We've done it. A serious, proper run. (Though my art is still terrible, I wish I was as good drawing quick and rough as I am drawing slow and careful.) The resource icons and such aren't my doing, unfortunately, they're found things from the internet.
Behold Vixenwood, seat of House Liskfield (with a couple little tweaks we'll be making to suit the Song of Ice and Fire ruleset). It sits in the Westerlands of Westeros. A brief history of this hamlet:
Vixenwood was founded by a convergence of scouts who camped on the secure little peninsula, in the time during the latter days of Aegon's conquest of Westeros. After the war, these scouts decided collectively to make it their home.
The four terrain features that dominate the landscape are the river that cuts the peninsula in two, the Vixenwood (home to many foxes, and origin of the village's name), the hilly land east of the river, and Deadmire, so named for the bones discovered beneath it some time after the founding. The Vixenwood yielded many edible rootplants, which were available for mass foraging after hunters drove the dangerous predators out of the forest.
After settlement, the ruling house sent knights to see to the newly formed peasantry. These knights ruled over the village for decades, adorned with silks that put even some lords to shame (another gift from the Vixenwood!). When they got too big for their titles, though, their lord sent a small army to demand his tribute. When the knights defied the army, they were slain in a violent little skirmish.
After that point, the populace was left to more or less govern itself.

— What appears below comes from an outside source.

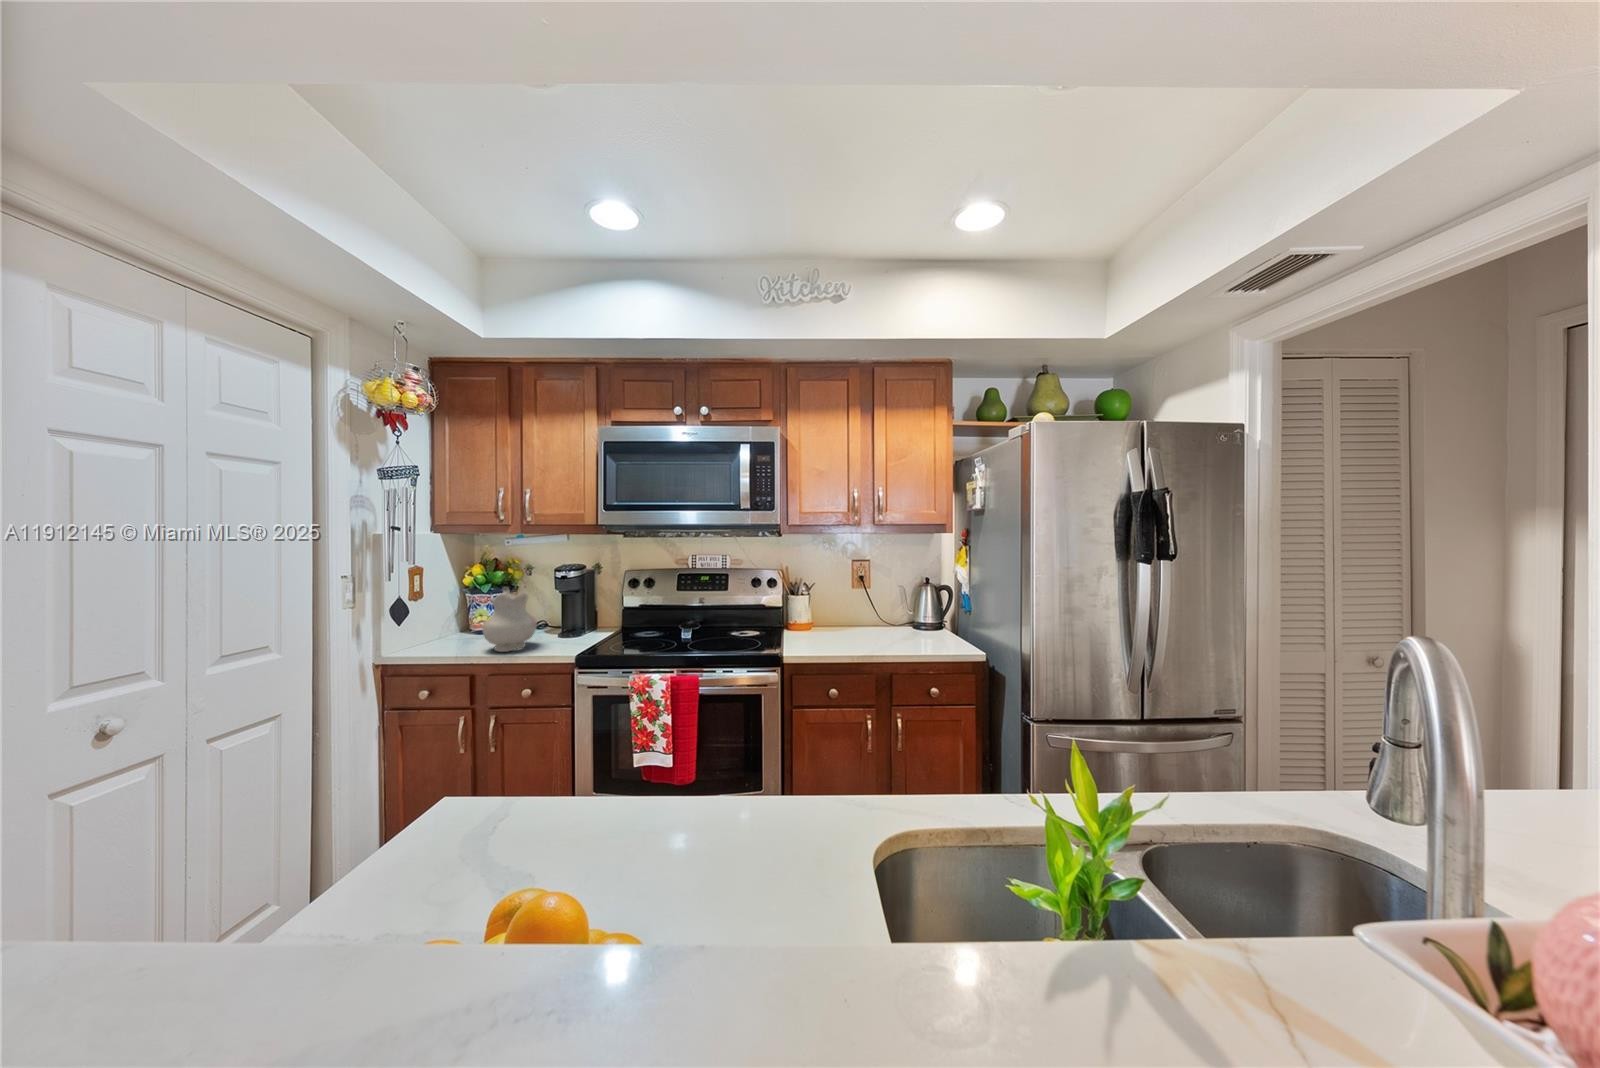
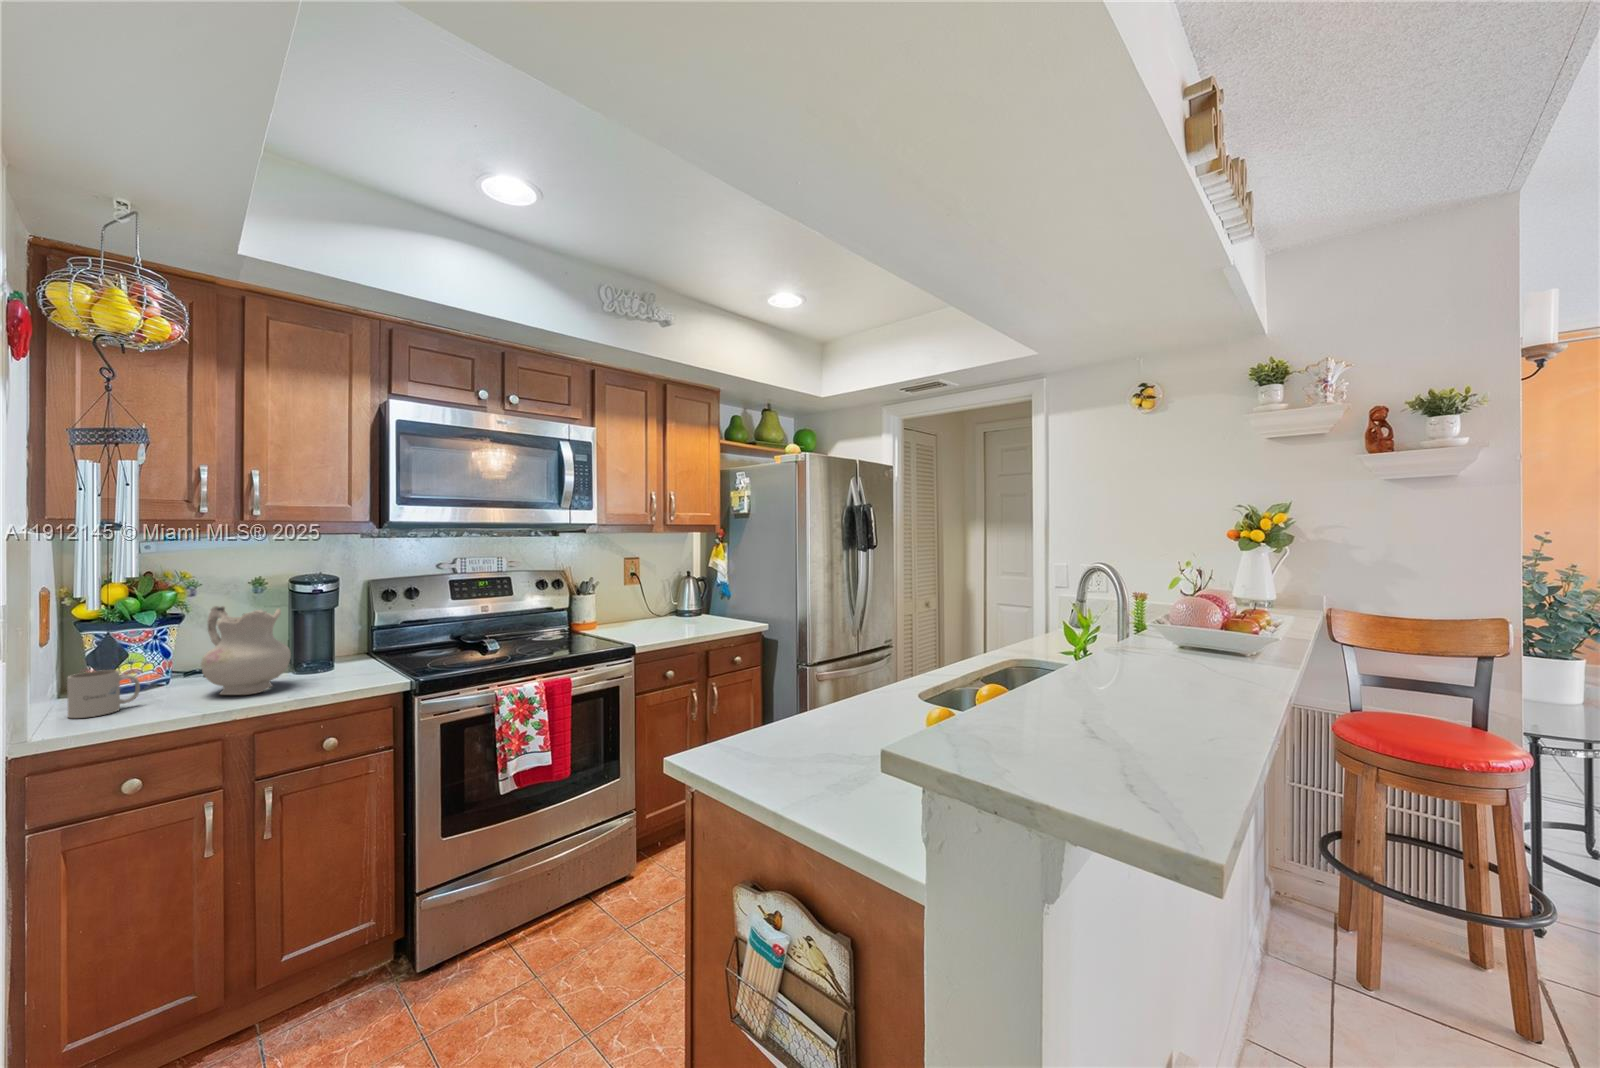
mug: none [424,623,460,652] -> present [67,670,140,718]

While the farming folk deferred largely to their elders at first, it was the hunters, with their weapons and martial expertise, that filled the void. Without armed knights to rule, the task fell naturally to those with bows.
Unfortunately without lords to demand they wash their stink, the earthy hunters stopped caring for their hygiene and fell ill. This in turn contaminated the rootplants they collected, resulting in a new fields popping up all over across the river to fill the need for meals. Eventually the disease forced the to burn their own dwellings in a desperate attempt to stem the decay, and for a time, the village was divided in two, hunters disbarred from crossing the river.
It took another 30 years or so - and the advent of herbal medicine in the village - for the hunters to reclaim their former glory. A booming boar population in the Foxwood yielded leathers, and clad in iconic cuir bouilli, they once again became the undisputed leaders of the settlement.
Some time after the end of our Ex Novo phase, a keep was constructed over the ruins of the old knights' hall and would serve as a home and fortification for House Liskfield, who would seize power by scheming against another Westerland house and being elevated to nobility themselves during the Blackfyre Rebellion.
.... Okay, not as brief as I'd intended. But that's an excellent sign! Just goes to show how much engaging lore can come from Ex Novo so quickly. This was only a 10-turn run, too! Really loving this thing, best $5 I've spent in a long time. My friend and I already have our next session in mind.